Cloudy controversy surrounds vaping

 

Tuscola High School will address the rise in student vaping by incorporating the “Catch My Breath” nicotine vaping prevention program into their health and physical education curriculum.

Select educational materials will also be utilized as a form of intervention for those students caught with vaping and/or nicotine delivery materials on campus.

“The rise in vaping has become a serious health issue for our students,” Principal Todd Trantham said. “And disciplinary steps alone are not going to solve the problem.”

Trantham reached out to local and regional experts for answers, and eventually found the Catch My Breath program. “I’m confident this is a great next step.”

Tuscola administrators see this free educational program as a win for both students and staff. “Our teachers pour their hearts into teaching, and watching students turn down the path of nicotine addiction affects all of us,” said Assistant Principal Graham Haynes.

“We also know that people are getting sick and even dying from the side effects of constant vaping.

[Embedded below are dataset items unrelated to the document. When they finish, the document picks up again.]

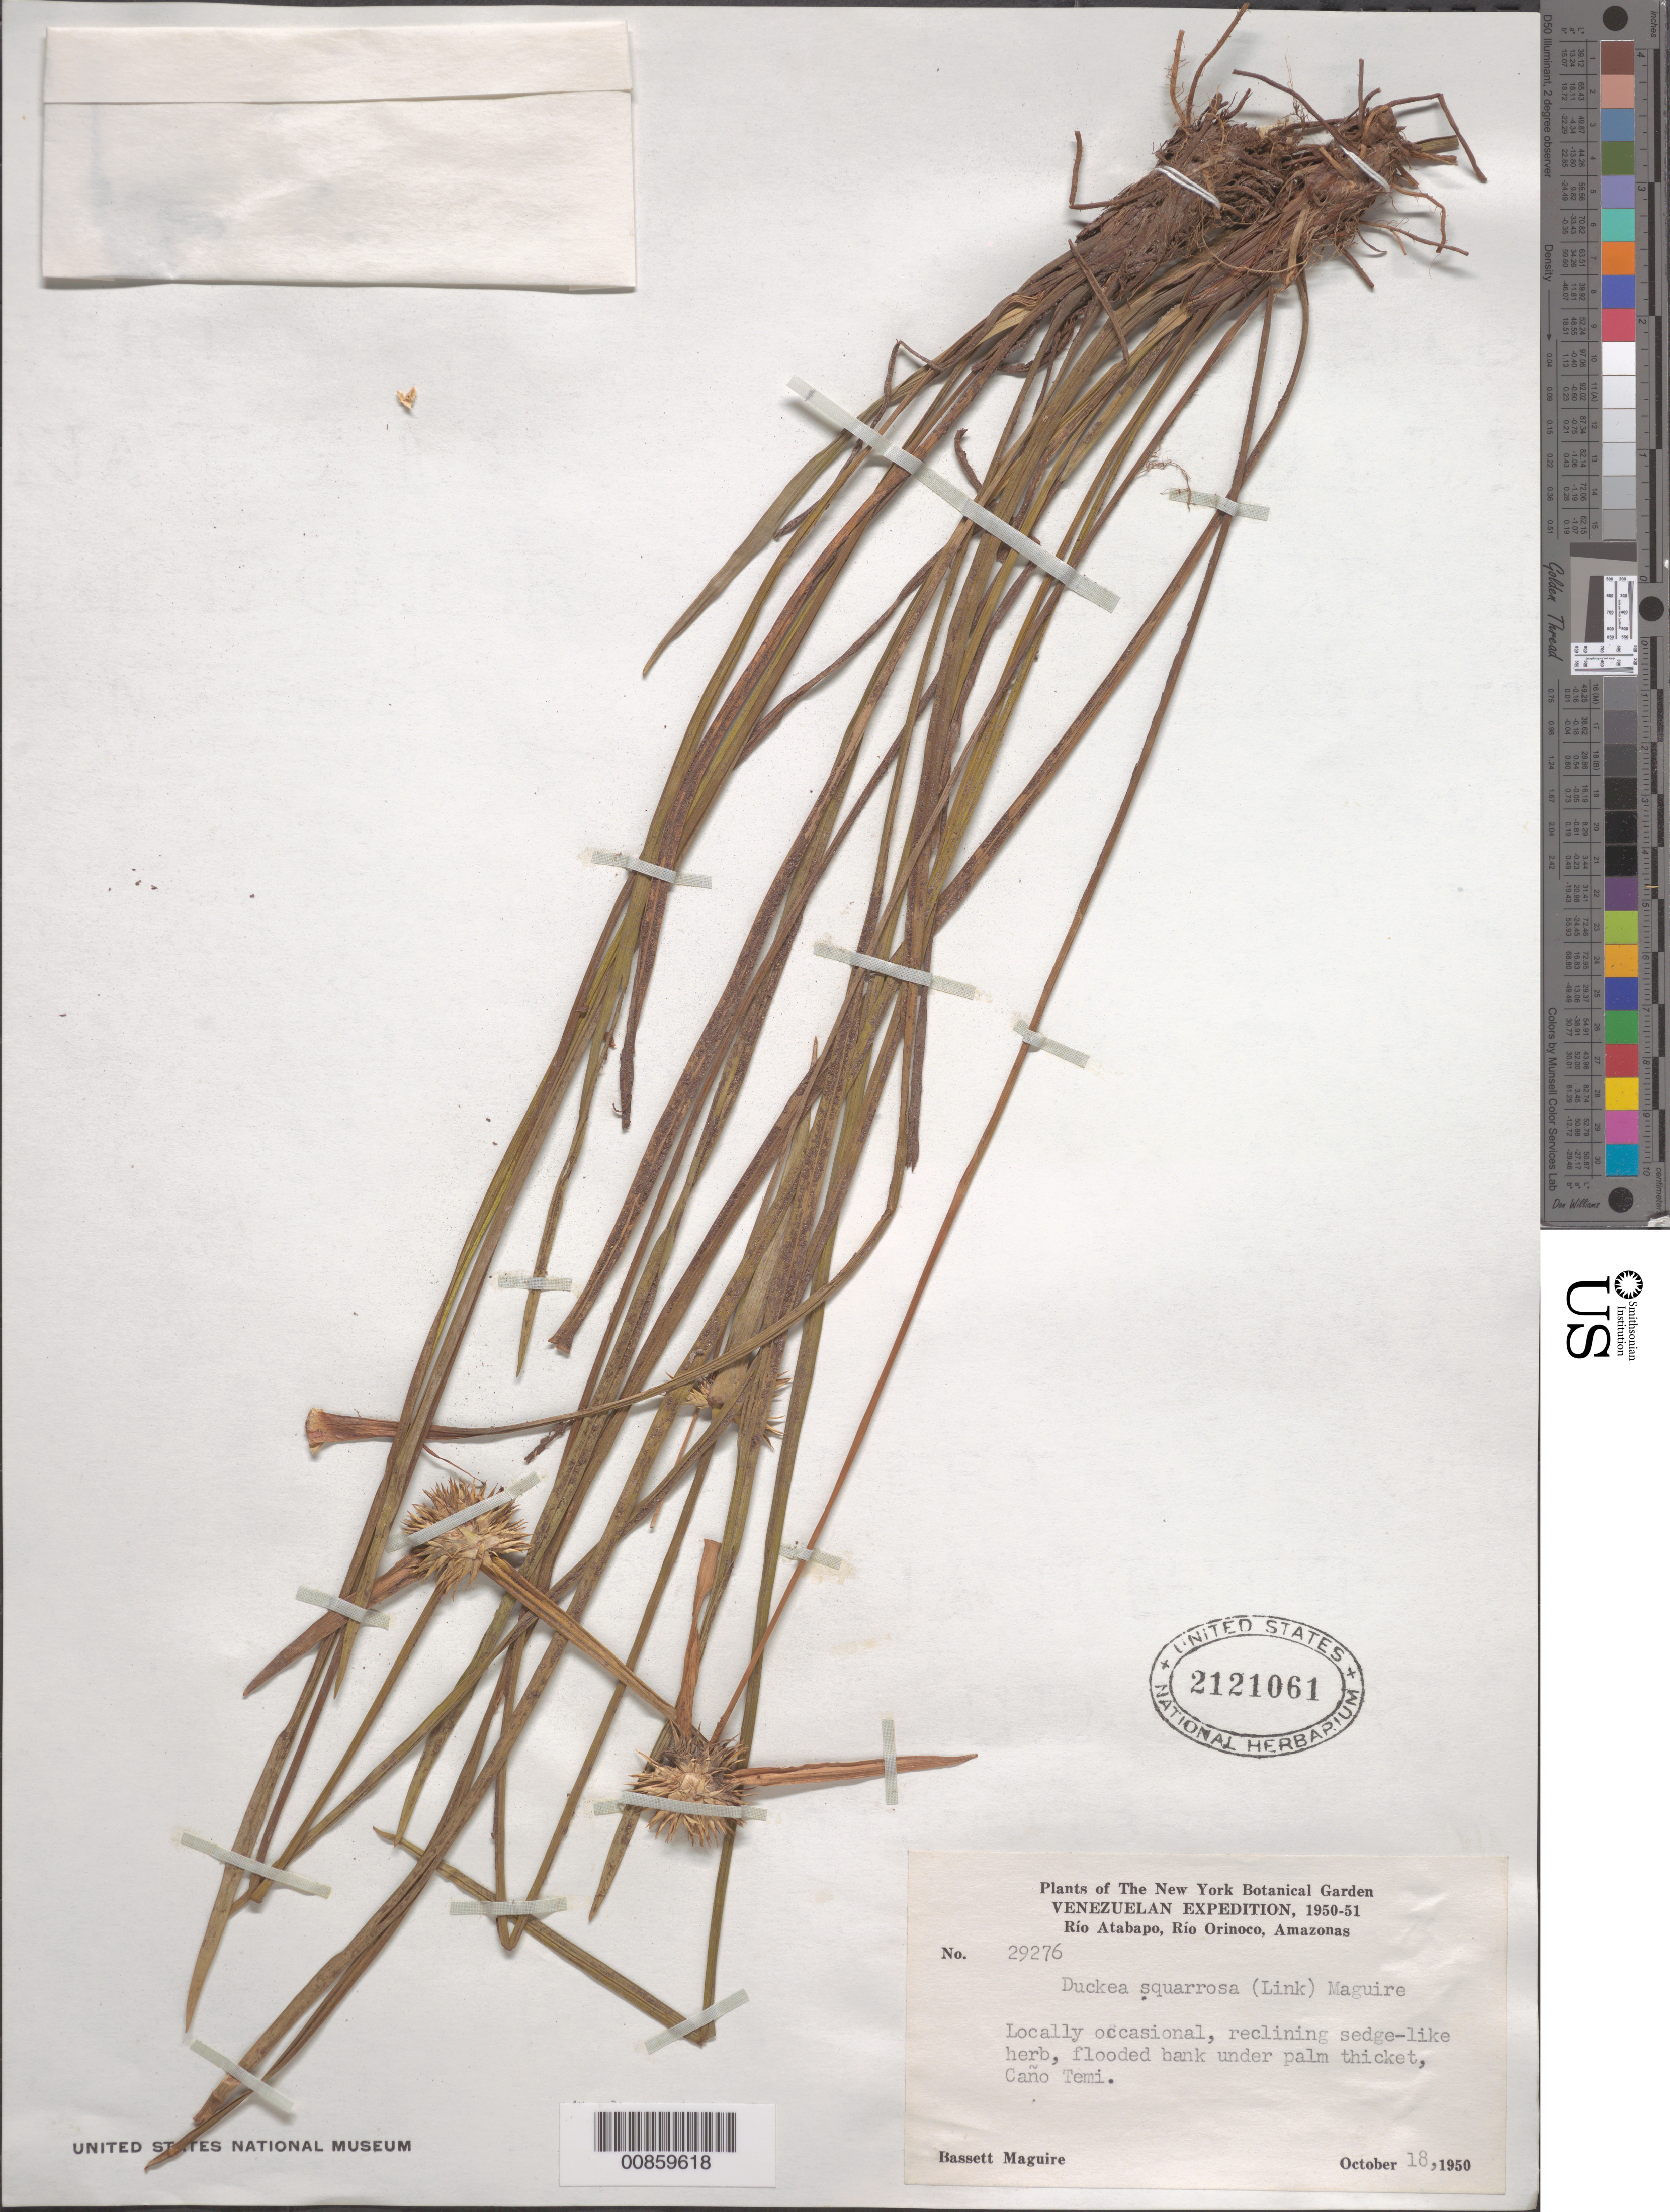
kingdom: Plantae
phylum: Tracheophyta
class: Liliopsida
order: Poales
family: Rapateaceae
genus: Duckea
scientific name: Duckea squarrosa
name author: (Willd.) Maguire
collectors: B. Maguire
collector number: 29276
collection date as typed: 18-Oct-50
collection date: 1950-10-18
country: Venezuela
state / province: Amazonas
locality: Río Atabapo, Río Orinoco, Caño Temi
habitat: Flooded bank under palm thicket.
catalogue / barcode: US 2121061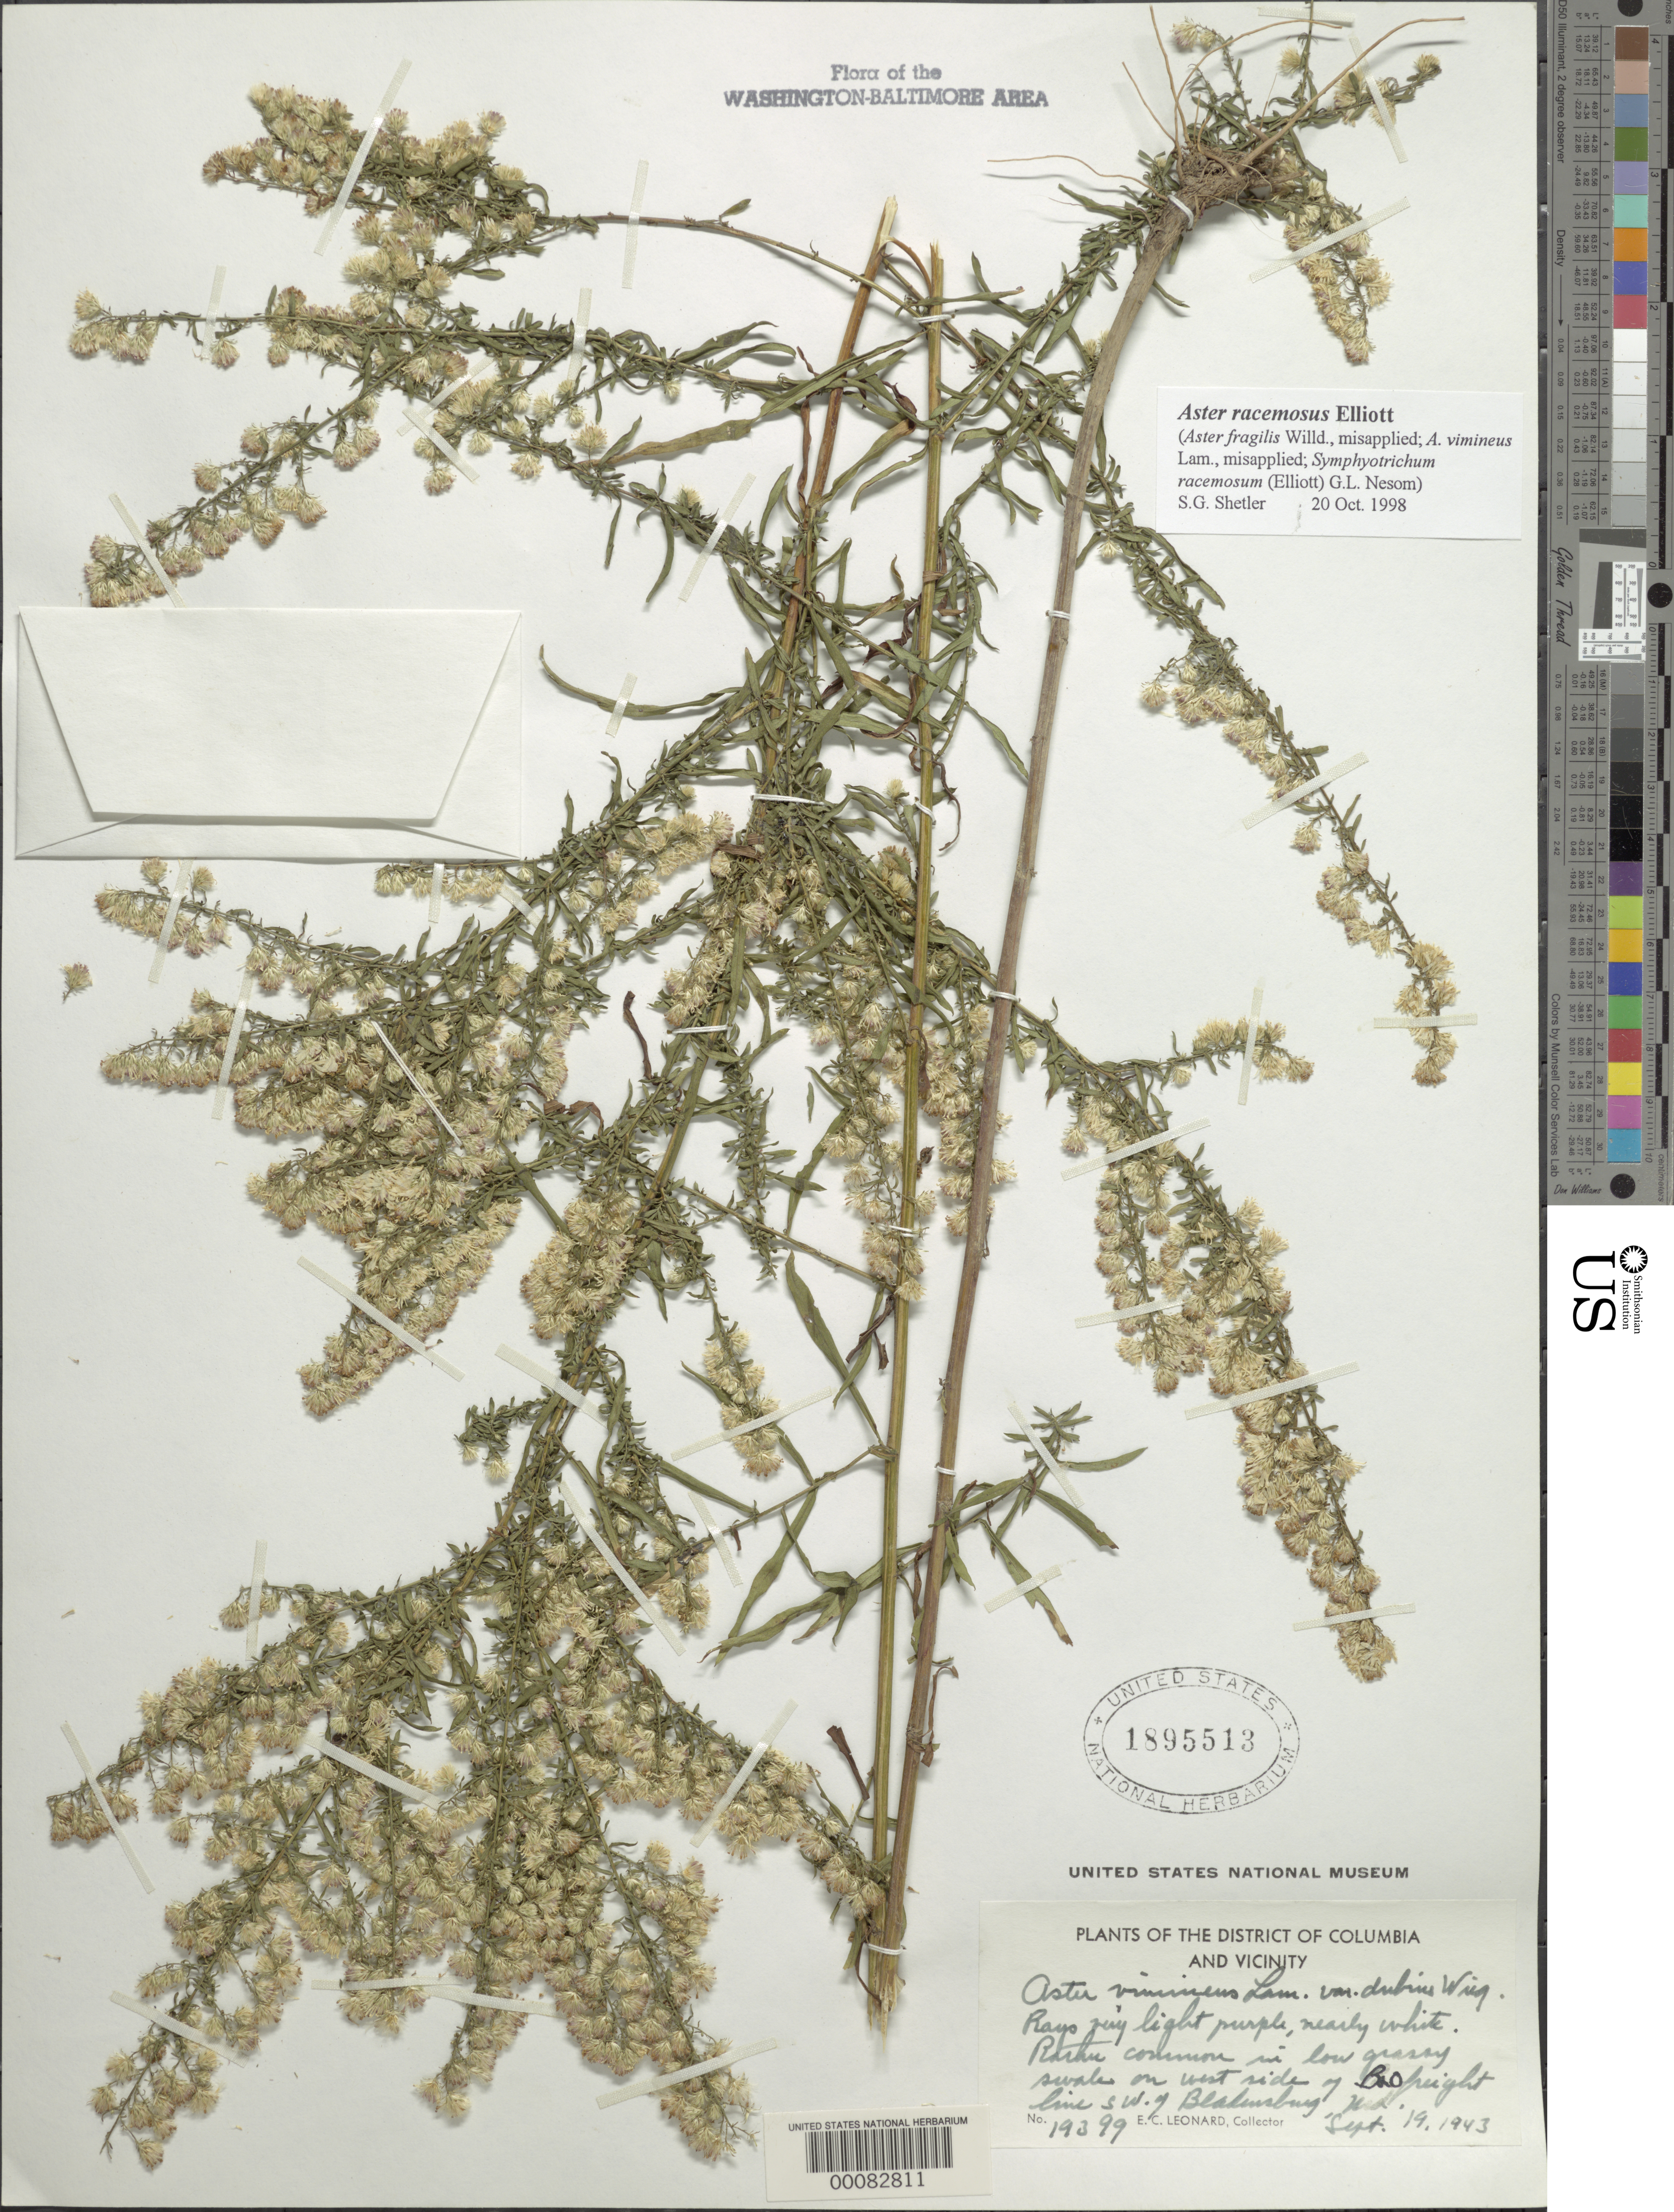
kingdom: Plantae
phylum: Tracheophyta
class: Magnoliopsida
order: Asterales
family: Asteraceae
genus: Symphyotrichum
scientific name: Symphyotrichum racemosum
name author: (Elliott) G.L. Nesom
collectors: E. C. Leonard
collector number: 19399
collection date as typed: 19 Sep 1943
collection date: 1943-09-19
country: United States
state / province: Maryland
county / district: St. Mary's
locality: B.& O. Railroad SW of Bladensburg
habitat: Low grassy swale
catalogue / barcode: US 1895513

Our approach has to be swift and proactive, not just punitive.”

Tratham added teachers are also finding vaping to be an increasing intrusion on their instruction time. “Teachers are already playing the role of instructor, mentor, and sometimes the trusted adult that students come to in times of personal crisis. If administrators can help keep nicotine addiction at bay, our students and teachers will benefit.”

The “Catch My Breat” program was developed through the University of Texas at Austin and is underwritten by CVS.

It is currently being used by other high schools in western counties including Jackson, Swain and Cherokee.